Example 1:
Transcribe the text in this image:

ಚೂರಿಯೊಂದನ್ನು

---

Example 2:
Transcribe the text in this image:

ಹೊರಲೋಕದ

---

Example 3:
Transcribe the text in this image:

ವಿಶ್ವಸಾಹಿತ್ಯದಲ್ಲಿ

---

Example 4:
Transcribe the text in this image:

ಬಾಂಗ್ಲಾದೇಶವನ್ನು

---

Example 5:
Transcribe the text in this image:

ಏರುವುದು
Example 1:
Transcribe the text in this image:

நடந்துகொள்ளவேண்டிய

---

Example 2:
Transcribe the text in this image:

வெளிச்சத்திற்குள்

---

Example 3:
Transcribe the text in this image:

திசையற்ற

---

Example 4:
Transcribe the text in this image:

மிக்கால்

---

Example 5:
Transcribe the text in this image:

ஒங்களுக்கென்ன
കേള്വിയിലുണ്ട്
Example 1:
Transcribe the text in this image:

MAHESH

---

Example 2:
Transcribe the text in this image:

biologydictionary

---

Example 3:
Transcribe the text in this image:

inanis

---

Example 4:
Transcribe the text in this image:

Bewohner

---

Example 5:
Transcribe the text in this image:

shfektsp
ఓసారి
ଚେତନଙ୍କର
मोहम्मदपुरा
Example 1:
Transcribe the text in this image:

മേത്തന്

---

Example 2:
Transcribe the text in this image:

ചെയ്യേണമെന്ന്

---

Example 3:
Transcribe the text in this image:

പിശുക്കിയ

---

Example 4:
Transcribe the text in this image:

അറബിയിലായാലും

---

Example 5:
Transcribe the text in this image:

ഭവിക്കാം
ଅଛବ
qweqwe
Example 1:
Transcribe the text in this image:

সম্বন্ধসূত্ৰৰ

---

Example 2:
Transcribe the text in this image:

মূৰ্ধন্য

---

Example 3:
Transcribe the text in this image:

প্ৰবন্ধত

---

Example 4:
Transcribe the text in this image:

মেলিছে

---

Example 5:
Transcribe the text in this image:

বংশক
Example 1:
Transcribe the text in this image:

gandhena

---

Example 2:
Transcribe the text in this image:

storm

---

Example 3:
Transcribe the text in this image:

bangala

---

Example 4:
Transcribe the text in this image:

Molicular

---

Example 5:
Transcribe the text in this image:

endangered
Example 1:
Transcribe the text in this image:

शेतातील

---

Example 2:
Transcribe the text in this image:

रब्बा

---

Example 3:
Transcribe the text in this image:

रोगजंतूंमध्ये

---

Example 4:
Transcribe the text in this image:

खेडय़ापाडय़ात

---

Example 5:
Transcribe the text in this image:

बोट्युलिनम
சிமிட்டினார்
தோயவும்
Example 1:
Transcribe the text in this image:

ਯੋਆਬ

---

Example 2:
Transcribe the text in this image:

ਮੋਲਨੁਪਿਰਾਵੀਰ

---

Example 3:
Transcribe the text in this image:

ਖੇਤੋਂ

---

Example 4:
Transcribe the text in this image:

○ ○ ○ ○ ○

▶ **EXERCISE**
Create a word-for-word copy of the whole listing.

▶ **COMPLETED EXERCISE**
Example 1:
Transcribe the text in this image:

ಚೂರಿಯೊಂದನ್ನು

---

Example 2:
Transcribe the text in this image:

ಹೊರಲೋಕದ

---

Example 3:
Transcribe the text in this image:

ವಿಶ್ವಸಾಹಿತ್ಯದಲ್ಲಿ

---

Example 4:
Transcribe the text in this image:

ಬಾಂಗ್ಲಾದೇಶವನ್ನು

---

Example 5:
Transcribe the text in this image:

ಏರುವುದು
Example 1:
Transcribe the text in this image:

நடந்துகொள்ளவேண்டிய

---

Example 2:
Transcribe the text in this image:

வெளிச்சத்திற்குள்

---

Example 3:
Transcribe the text in this image:

திசையற்ற

---

Example 4:
Transcribe the text in this image:

மிக்கால்

---

Example 5:
Transcribe the text in this image:

ஒங்களுக்கென்ன
കേള്വിയിലുണ്ട്
Example 1:
Transcribe the text in this image:

MAHESH

---

Example 2:
Transcribe the text in this image:

biologydictionary

---

Example 3:
Transcribe the text in this image:

inanis

---

Example 4:
Transcribe the text in this image:

Bewohner

---

Example 5:
Transcribe the text in this image:

shfektsp
ఓసారి
ଚେତନଙ୍କର
मोहम्मदपुरा
Example 1:
Transcribe the text in this image:

മേത്തന്

---

Example 2:
Transcribe the text in this image:

ചെയ്യേണമെന്ന്

---

Example 3:
Transcribe the text in this image:

പിശുക്കിയ

---

Example 4:
Transcribe the text in this image:

അറബിയിലായാലും

---

Example 5:
Transcribe the text in this image:

ഭവിക്കാം
ଅଛବ
qweqwe
Example 1:
Transcribe the text in this image:

সম্বন্ধসূত্ৰৰ

---

Example 2:
Transcribe the text in this image:

মূৰ্ধন্য

---

Example 3:
Transcribe the text in this image:

প্ৰবন্ধত

---

Example 4:
Transcribe the text in this image:

মেলিছে

---

Example 5:
Transcribe the text in this image:

বংশক
Example 1:
Transcribe the text in this image:

gandhena

---

Example 2:
Transcribe the text in this image:

storm

---

Example 3:
Transcribe the text in this image:

bangala

---

Example 4:
Transcribe the text in this image:

Molicular

---

Example 5:
Transcribe the text in this image:

endangered
Example 1:
Transcribe the text in this image:

शेतातील

---

Example 2:
Transcribe the text in this image:

रब्बा

---

Example 3:
Transcribe the text in this image:

रोगजंतूंमध्ये

---

Example 4:
Transcribe the text in this image:

खेडय़ापाडय़ात

---

Example 5:
Transcribe the text in this image:

बोट्युलिनम
சிமிட்டினார்
தோயவும்
Example 1:
Transcribe the text in this image:

ਯੋਆਬ

---

Example 2:
Transcribe the text in this image:

ਮੋਲਨੁਪਿਰਾਵੀਰ

---

Example 3:
Transcribe the text in this image:

ਖੇਤੋਂ

---

Example 4:
Transcribe the text in this image:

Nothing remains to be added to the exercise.